Sidney Falco checks out: Vale Tony Curtis (1925-2010)

Tony Curtis’ best role has to be the sleazy publicist Sidney Falco in Alexander Mackendrick’s acid noir Sweet Smell of Success (1957).   Burt Lancaster’s manipulative NY celebrity columnist enlists  the amoral Falco to destroy his younger sister’s suitor.
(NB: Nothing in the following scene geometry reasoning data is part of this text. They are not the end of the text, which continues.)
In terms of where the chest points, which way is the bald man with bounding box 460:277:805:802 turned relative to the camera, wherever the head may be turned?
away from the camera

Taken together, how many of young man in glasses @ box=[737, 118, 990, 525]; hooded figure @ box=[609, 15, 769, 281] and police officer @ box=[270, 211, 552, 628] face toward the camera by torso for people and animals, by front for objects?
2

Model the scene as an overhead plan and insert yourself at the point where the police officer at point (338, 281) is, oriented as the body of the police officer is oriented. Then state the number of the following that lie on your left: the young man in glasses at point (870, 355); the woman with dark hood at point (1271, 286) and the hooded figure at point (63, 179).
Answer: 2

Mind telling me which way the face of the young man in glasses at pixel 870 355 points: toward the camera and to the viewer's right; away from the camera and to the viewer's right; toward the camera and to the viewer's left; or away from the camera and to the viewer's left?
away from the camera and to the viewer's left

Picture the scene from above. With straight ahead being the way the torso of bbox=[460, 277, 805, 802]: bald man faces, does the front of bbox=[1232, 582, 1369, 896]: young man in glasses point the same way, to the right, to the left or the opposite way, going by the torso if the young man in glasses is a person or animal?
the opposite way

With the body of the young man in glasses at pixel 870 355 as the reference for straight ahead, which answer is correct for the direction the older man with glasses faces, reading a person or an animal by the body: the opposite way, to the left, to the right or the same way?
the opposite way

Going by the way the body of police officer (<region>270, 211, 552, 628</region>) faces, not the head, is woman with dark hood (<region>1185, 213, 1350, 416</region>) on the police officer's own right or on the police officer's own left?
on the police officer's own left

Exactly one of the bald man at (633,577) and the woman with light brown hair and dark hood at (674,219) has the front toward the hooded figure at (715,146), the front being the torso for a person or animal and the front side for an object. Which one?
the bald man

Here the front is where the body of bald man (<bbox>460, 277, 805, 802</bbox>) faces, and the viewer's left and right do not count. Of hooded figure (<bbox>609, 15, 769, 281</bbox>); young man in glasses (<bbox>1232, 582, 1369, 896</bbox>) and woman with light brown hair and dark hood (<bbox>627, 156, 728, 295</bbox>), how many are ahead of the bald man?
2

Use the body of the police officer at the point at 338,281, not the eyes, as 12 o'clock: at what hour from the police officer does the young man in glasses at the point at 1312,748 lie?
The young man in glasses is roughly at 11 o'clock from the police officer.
These guys are as bracing as vinegar and cold as ice: ambition stripped of all pretense.   The chemistry between Lancaster as the sinister chat columnist  and Tony Curtis as the ruthless publicist is palpable.  It is also DP James Wong Howe’s sharpest picture –  the streets of Manhattan have never looked so real.

3 thoughts on “Sidney Falco checks out: Vale Tony Curtis (1925-2010)”

  1. Nice homage here Tony!

    Yes, this is absolutely Curtis’s best performance ever, and it’s arguably the greatest film he’s worked in for all the reasons you propose. I know some will mention SOME LIKE IT HOT, but I never cared much for that one, despite its great reputation. He did have that great scene in Kubrick’s SPARTACUS with Lawrence Olivier, but as Sidney Falco he found his footing to deliver a performance that went beyond anything he has done before or after, and as you note there was a sizzling chemistry in Lancaster.